> [HOW TO COMPLETE THIS TASK]:
Copy each line of the records below that has "sizing" in it.

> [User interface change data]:
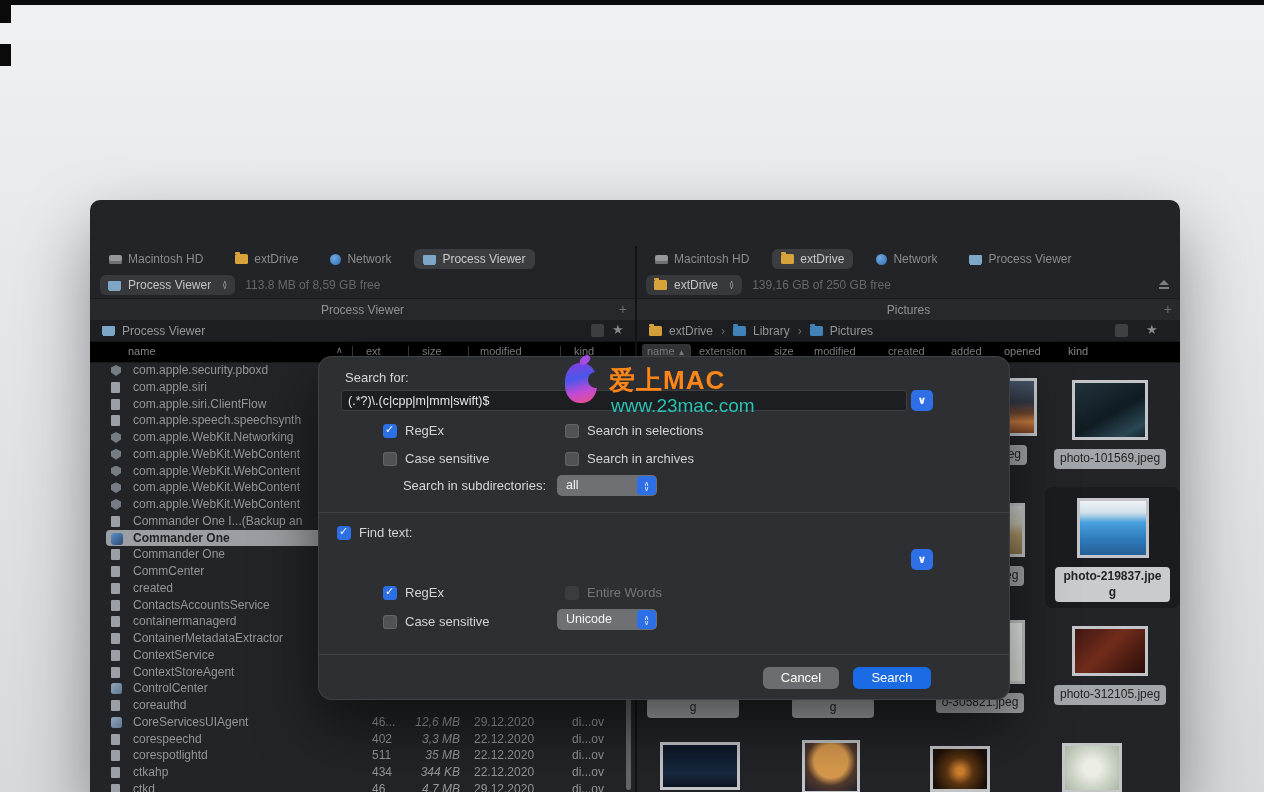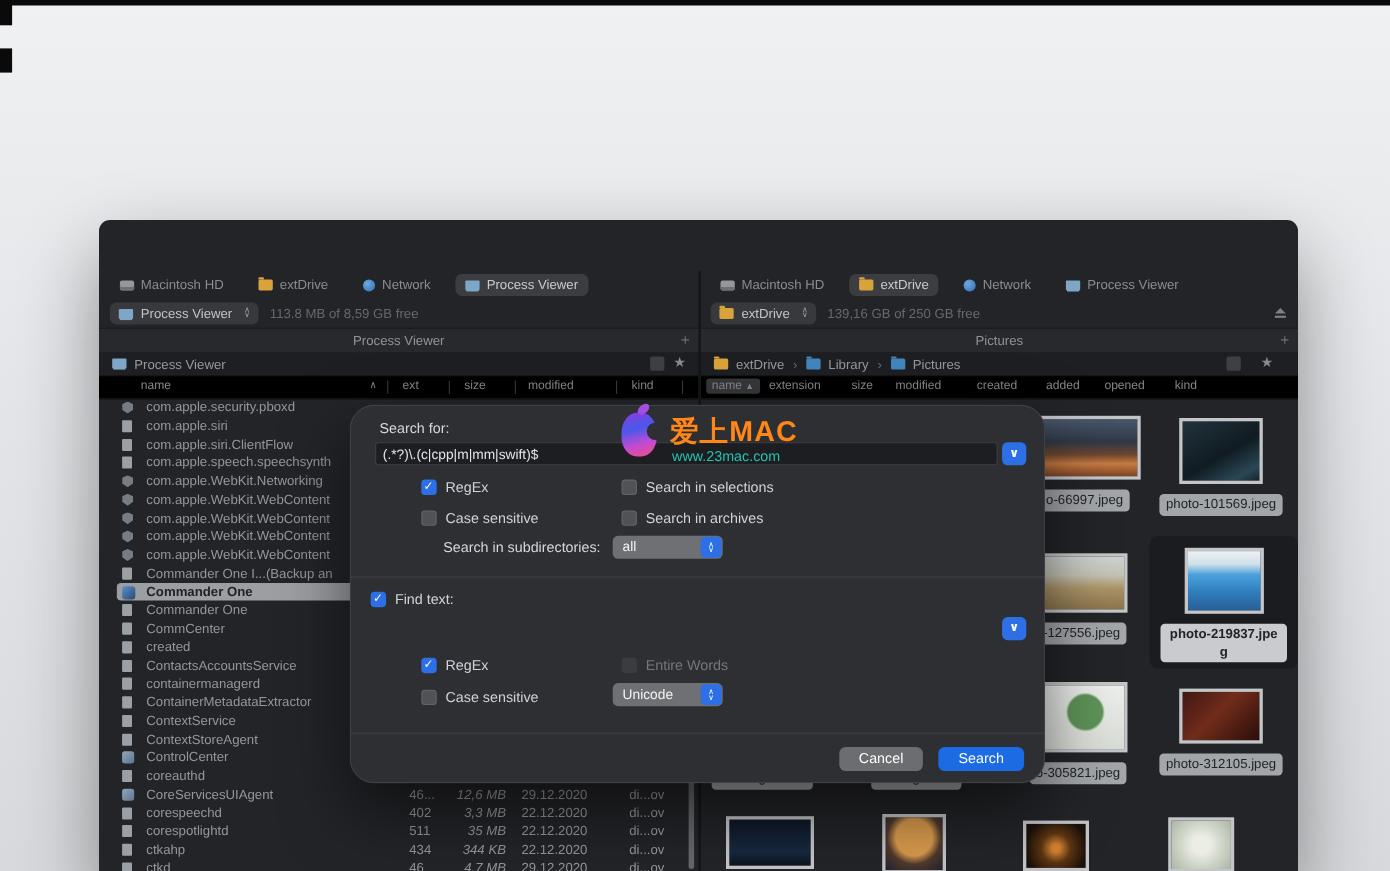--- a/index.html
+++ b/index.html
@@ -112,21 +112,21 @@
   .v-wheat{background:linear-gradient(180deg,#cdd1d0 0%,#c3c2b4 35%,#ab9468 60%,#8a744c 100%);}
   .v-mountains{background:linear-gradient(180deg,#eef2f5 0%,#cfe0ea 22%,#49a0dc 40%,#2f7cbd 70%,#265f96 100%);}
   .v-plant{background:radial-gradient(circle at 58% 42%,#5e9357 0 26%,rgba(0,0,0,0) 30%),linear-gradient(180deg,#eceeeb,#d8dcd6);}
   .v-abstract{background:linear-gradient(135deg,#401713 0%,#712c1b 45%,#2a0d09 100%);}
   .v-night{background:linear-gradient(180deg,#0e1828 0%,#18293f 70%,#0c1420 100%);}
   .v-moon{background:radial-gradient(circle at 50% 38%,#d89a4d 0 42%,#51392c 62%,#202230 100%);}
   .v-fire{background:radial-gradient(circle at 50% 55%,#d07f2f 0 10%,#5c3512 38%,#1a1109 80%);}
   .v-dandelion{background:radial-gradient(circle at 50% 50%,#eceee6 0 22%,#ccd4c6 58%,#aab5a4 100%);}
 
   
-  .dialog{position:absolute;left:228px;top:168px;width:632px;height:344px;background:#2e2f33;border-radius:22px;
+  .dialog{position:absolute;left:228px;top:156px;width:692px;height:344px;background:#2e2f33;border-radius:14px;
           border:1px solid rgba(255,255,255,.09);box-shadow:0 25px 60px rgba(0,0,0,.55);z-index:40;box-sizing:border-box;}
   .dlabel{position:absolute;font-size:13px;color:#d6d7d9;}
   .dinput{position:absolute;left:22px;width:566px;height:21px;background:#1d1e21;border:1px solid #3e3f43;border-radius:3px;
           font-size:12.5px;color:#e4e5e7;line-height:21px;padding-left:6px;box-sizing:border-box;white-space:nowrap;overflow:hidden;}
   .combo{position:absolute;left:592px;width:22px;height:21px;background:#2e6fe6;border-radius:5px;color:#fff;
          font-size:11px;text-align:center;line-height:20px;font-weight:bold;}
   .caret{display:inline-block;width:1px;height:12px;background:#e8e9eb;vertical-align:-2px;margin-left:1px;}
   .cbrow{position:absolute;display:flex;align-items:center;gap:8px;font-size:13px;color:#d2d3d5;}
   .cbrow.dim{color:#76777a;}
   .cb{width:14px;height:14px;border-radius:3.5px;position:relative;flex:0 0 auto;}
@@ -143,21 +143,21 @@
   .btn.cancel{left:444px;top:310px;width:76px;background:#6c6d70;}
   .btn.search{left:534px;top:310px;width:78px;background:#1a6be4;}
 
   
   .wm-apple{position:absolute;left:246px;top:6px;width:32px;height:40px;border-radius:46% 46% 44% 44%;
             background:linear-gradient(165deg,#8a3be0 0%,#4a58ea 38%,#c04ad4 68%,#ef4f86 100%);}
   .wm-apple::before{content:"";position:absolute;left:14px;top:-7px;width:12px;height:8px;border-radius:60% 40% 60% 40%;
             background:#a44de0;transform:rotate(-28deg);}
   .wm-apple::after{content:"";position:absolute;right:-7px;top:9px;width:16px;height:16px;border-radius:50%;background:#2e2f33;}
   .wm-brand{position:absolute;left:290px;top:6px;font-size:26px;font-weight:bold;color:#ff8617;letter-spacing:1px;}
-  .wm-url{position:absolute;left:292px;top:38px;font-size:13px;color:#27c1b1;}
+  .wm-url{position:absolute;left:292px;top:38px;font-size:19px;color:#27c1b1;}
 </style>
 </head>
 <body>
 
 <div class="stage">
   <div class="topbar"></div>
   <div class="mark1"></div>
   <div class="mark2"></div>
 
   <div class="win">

> [OUTPUT FOR THIS EXERCISE]:
           border:1px solid rgba(255,255,255,.09);box-shadow:0 25px 60px rgba(0,0,0,.55);z-index:40;box-sizing:border-box;}
           font-size:12.5px;color:#e4e5e7;line-height:21px;padding-left:6px;box-sizing:border-box;white-space:nowrap;overflow:hidden;}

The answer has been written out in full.